To do: Exactly those lines that run from the one containing "index mcp: (552, 379)" through the last line of the entries below should be printed, and no others.

Recorded information:
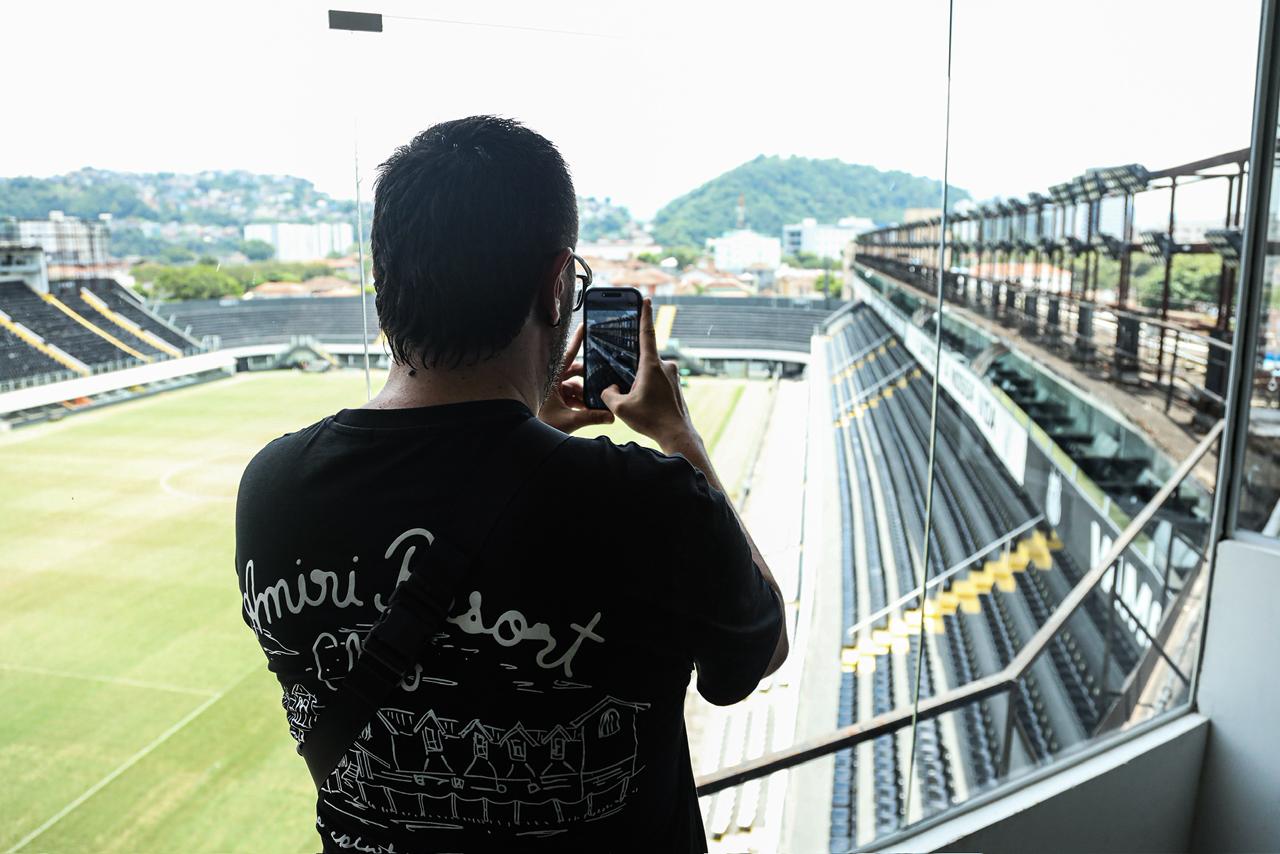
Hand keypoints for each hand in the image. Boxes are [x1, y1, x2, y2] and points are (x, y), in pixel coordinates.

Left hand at [539, 323, 614, 433]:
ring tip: (597, 403)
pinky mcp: (554, 401)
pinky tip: (590, 410)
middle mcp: (552, 381)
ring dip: (585, 394)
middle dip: (589, 378)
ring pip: (574, 386)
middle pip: (575, 372)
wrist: (526, 440)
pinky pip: (570, 396)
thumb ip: (592, 417)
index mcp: (552, 379)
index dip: (577, 341)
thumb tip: (612, 416)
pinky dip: (580, 401)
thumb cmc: (541, 426)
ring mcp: (553, 391)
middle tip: (603, 381)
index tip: (585, 326)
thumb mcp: (570, 420)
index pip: (569, 356)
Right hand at [601, 298, 699, 452]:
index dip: (644, 314)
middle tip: (627, 386)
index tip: (646, 299)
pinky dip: (648, 390)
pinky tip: (645, 406)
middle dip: (631, 371)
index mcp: (652, 365)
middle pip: (642, 359)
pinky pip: (657, 382)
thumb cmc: (652, 420)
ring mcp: (673, 376)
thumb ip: (608, 394)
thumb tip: (610, 388)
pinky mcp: (675, 386)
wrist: (677, 435)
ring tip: (638, 403)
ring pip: (649, 373)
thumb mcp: (620, 408)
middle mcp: (666, 366)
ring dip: (640, 383)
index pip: (646, 333)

Result of this task:
index mcp: (552, 379)
index dip: (577, 341)
thumb tip: (612, 416)
pinky dip: (580, 401)
thumb cmc: (541, 426)
ring mcp: (553, 391)
middle tip: (603, 381)
index tip: (585, 326)
thumb mcp: (570, 420)
index pip: (569, 356)
Right hand at [601, 298, 699, 452]:
index dip: (644, 314)
middle tip: (627, 386)
index tip: (646, 299)
pinky dip: (648, 390)
pinky tip: (645, 406)
middle dip: (631, 371)
index mcp: (652, 365)
middle pip: (642, 359)
pinky pip: (657, 382)
thumb cmc: (652, 420)
ring mcp: (673, 376)
thumb ip: (608, 394)
thumb tip: (610, 388)
pinky mcp: (675, 386)
wrist: (677, 435)
ring tip: (638, 403)
ring pip: (649, 373)
thumb mcp: (620, 408)
middle mcp: (666, 366)
ring dip: (640, 383)
index pip: (646, 333)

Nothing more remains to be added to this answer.